Très attachée aux valeurs de la Charte des Nations Unis à laquelle elle est adhérente, la France considère que “la clé de voûte d’un multilatéralisme efficace, où le droit international, l’égalité souveraine des États et le règlement pacifique des différends priment sur l’arbitraire, les rapports de force et la guerre” et ne peut “être remise en cause”, avait souligné le ministère des Affaires Étrangères dans un communiqué.
La France refuse ainsi l’invitation de Donald Trump, mettant en garde des conséquences géopolitiques qui pourraient en découler. Pour son refus, la France s’est d’ailleurs vue menacée de droits de douane de 200% sur ses vins et champagnes, créant un climat de tension entre Paris et Washington.

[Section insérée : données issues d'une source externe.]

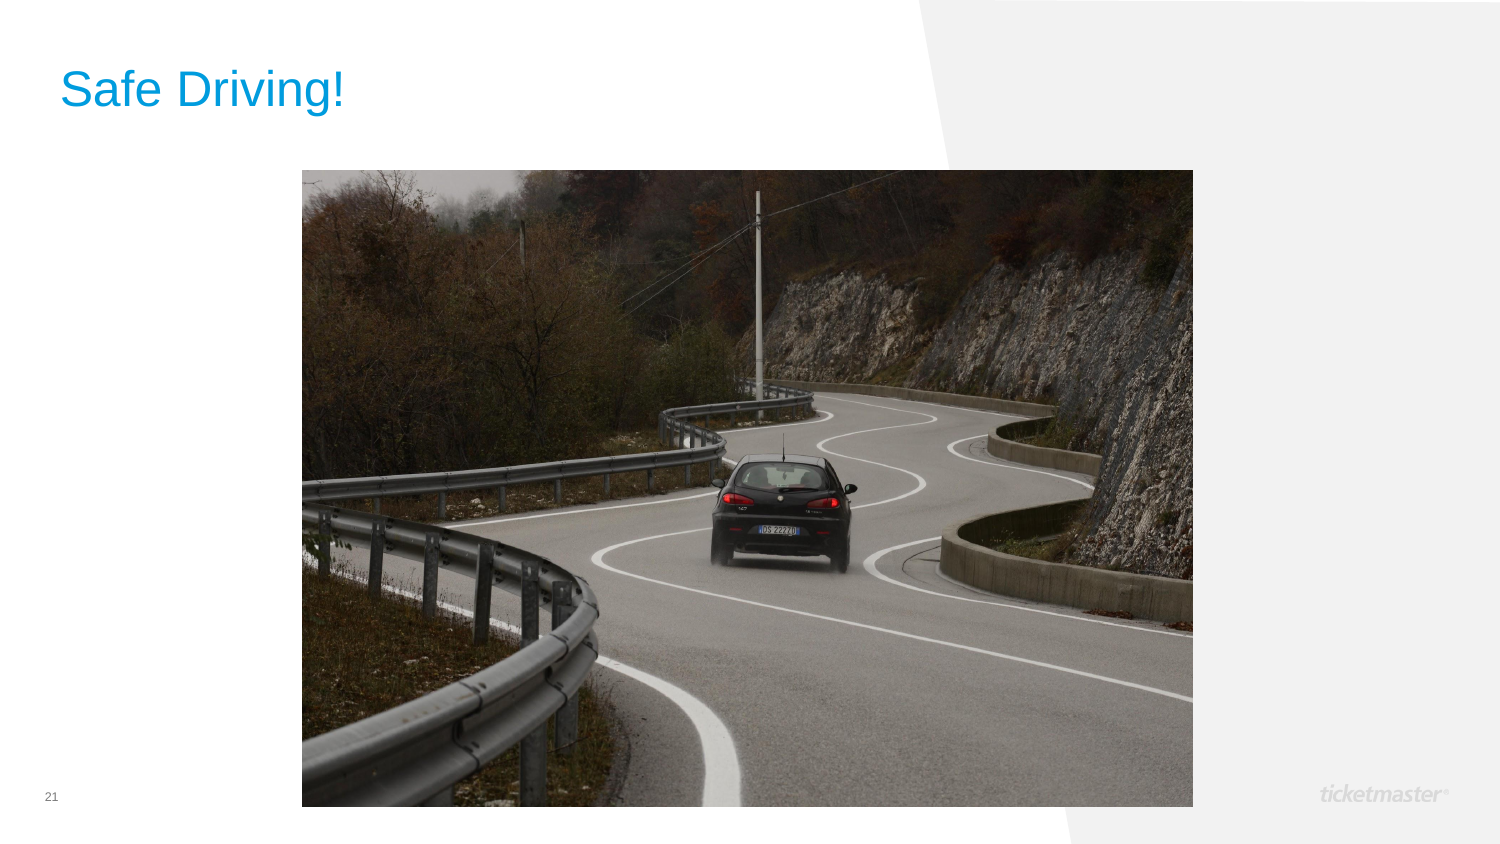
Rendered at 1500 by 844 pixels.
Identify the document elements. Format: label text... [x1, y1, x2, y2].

picture [1320, 784, 1449, 802]
list Safe Driving! [44, 52, 1448, 158]
picture [302, 170, 1193, 807]
slide_number <number> [44, 788, 66, 804]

Côté Union Européenne, malgré ses réticences, elle a tout de même déclaré participer à la réunion de jeudi, représentée par la commissaire à la Méditerranée Dubravka Suica, qui sera chargée de faire entendre la position européenne sur la situation à Gaza mais en précisant que la Commission Européenne ne devient pas membre du Conseil de Paix, selon Guillaume Mercier, un porte-parole de l’UE.
L’invitation envoyée à Moscou confirme également les méfiances à l’égard de cette organisation gouvernée par le président, invitation à laquelle Vladimir Poutine a indiqué vouloir “clarifier toutes les nuances” avant de se prononcer.
La Suède et la Norvège sont d’ailleurs en accord avec la France et l’Union Européenne, estimant eux aussi que ce Conseil de la paix risque de mettre à mal le rôle central des Nations unies et la place du droit international constitué depuis 1945. L’Italie de Giorgia Meloni, aux côtés de la Grèce, la Tchéquie et Chypre, a, quant à elle, décidé de participer à cette réunion en tant qu’observatrice, après avoir expliqué il y a quelques jours ne pas pouvoir honorer l’invitation de Donald Trump pour des raisons constitutionnelles – interdiction de rejoindre des instances internationales dans lesquelles les conditions de réciprocité avec les autres Etats ne sont pas réunies.
Cette décision lui a valu pas mal de critiques, illustrant non seulement une profonde division entre les Etats-Unis et l’Europe mais également entre les alliés européens.
Le Conseil de la paix, à l’origine pour les Palestiniens, illustrerait la mise en péril de cet idéal d’un ordre mondial autour du multilatéralisme, tant espéré par les Européens.